As I was still struggling with school and after a number of referrals, I was prescribed medication by a specialist who I’d met only once. It was hoped that this would help my concentration and organisational skills, making the school experience a lot more manageable, and I had genuine hope that it would. Unfortunately, it made matters worse for me, worsening my anxiety and spiralling me into a deeper depression. I had no appetite to eat, nor a will to live. I’d stopped going into school more or less altogether at this stage.

This was when I first made an attempt on my life. I was fifteen years old at the time. I was taken off of the medication and offered counselling, but I couldn’t bring myself to go. I didn’t want to accept that I had a serious problem which I couldn’t solve on my own. I tried to move on, but I couldn’t because I had not tackled the poor state of my mental health. Still deteriorating, I missed my Junior Cert altogether and, after attending only two of the first three days of transition year and no more after that, I formally left school.

Reaching out for help

I tried to start a Youthreach programme and I tried to find work, but my poor mental health stood in the way, making both impossible for me at the time. After making further attempts on my life and spending nights in the A&E, realising there was no solution to be found there, I was finally ready to give Child and Adolescent Mental Health Services (CAMHS) a go. I attended counselling and medical appointments there. It may not have been easy at times but the service was helping me.

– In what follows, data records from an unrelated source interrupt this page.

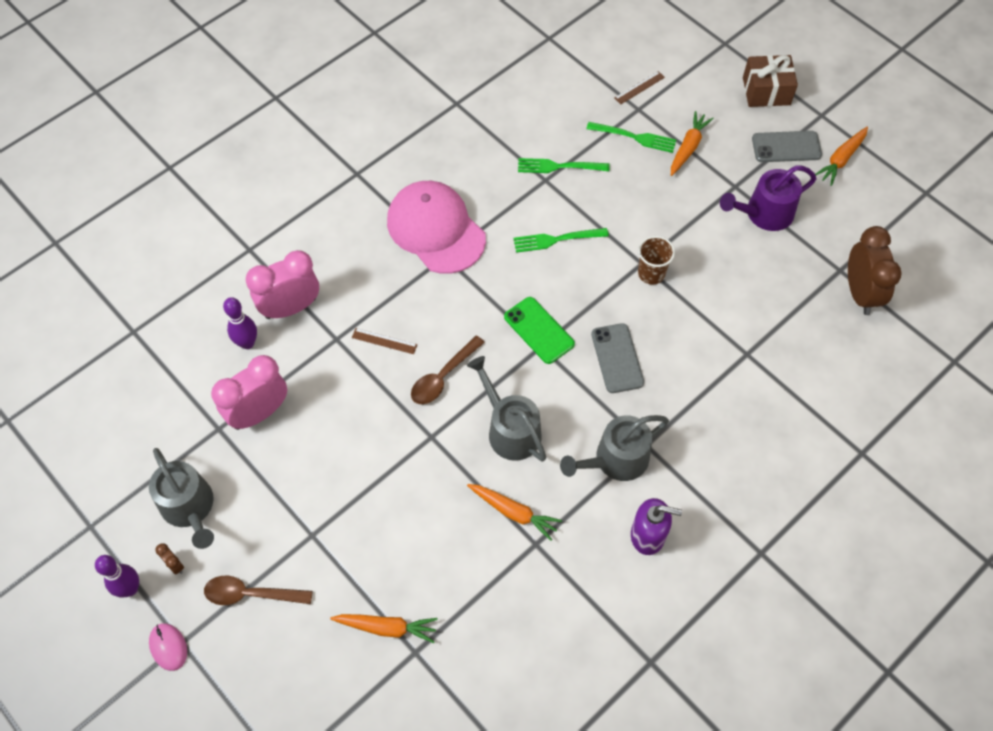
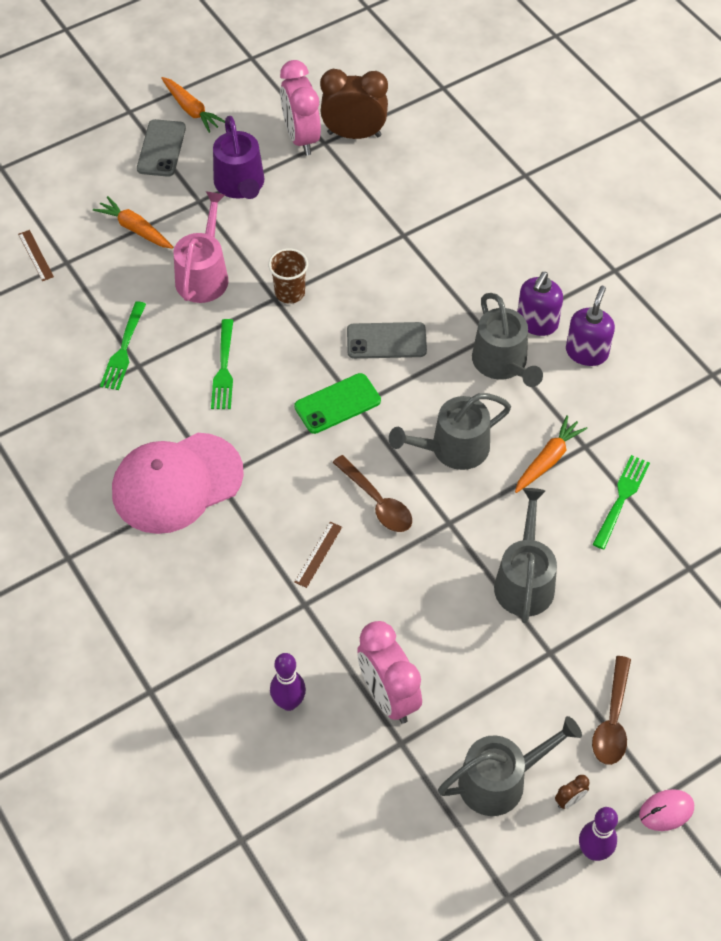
camera: 80 degrees left, 5 degrees down
pink clock [246,250,319,319] -> pink clock moved to [280,60,321,155]
orange carrot [330,614,438,643] -> none
green fork [586,122,676,153] -> green fork moved to [593,455,650,549]
brown gift [743,55,798,107] -> none
none -> pink watering can [173,191,228,303]
none -> grey watering can [494,488,557,623]
none -> purple soap dispenser [517,272,563,336]

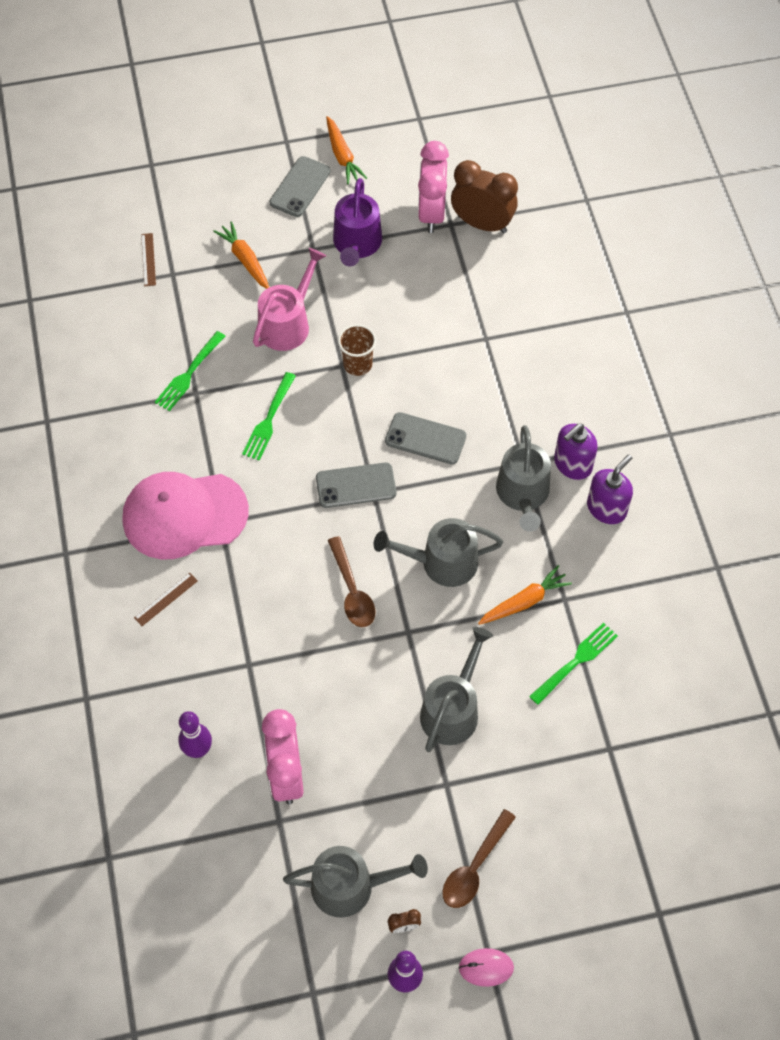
camera: 20 degrees right, 5 degrees up
green phone [294,373,381,434] -> grey phone [316,462,396,508]
brown ruler [294,522,342,588] -> brown ruler moved to [134,572,198,626]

Recently, I managed to complete an online course in Writing Skills for Journalism with The Open College. This acted as a stepping stone to eventually attending the Linn Dara Transition Programme, a programme offered by CAMHS to patients who were out of school as a result of their mental health with the aim of getting them back into formal education. It took me a full year of attending CAMHS before I felt ready for the Transition Programme. The programme is massively underfunded, and I was told as few as twelve places exist on the programme nationwide. I felt lucky to have been referred and I’ve no idea what I’d be doing right now if it weren’t for the Transition Programme or CAMHS generally. Different services work for different people, and this is what worked for me.

I have recently completed the programme, receiving a full award in General Learning, QQI Level 4, which is the equivalent of a Leaving Certificate. Now, having worked on my mental health for years and having gone through the ups and downs, I’m exactly where I want to be. I’ll be starting a QQI Level 6, or a PLC, course in Ballyfermot College of Further Education in the field of journalism. 

Thinking about the future

I feel that I am back where I’m supposed to be. It was very difficult on my family, friends and I at times, but through reaching out for support, sometimes desperately and other times only begrudgingly, until I found something that worked, I’ve turned my life around. If you find yourself in a similar situation to what I was in, you too can turn things around. You can still get better and get to a position in which you’ll be happy.

However, nobody can do this alone, and I urge you to reach out for help. If you try a certain service and it doesn’t work, it may be disheartening, but try to pick yourself up and try something else. If it happens again, you try again. And again and again and again. Leave no stone unturned. It can prove exhausting but when one day in the future you find yourself happy and able, which might now seem impossible to imagine, you’ll be glad and proud you carried on through it all.

This story was only my experience with suicide and depression, and although I hope it can help and people can learn from it, what worked for me won’t work for everyone. Regardless, I implore you to keep looking for what works for you to get better.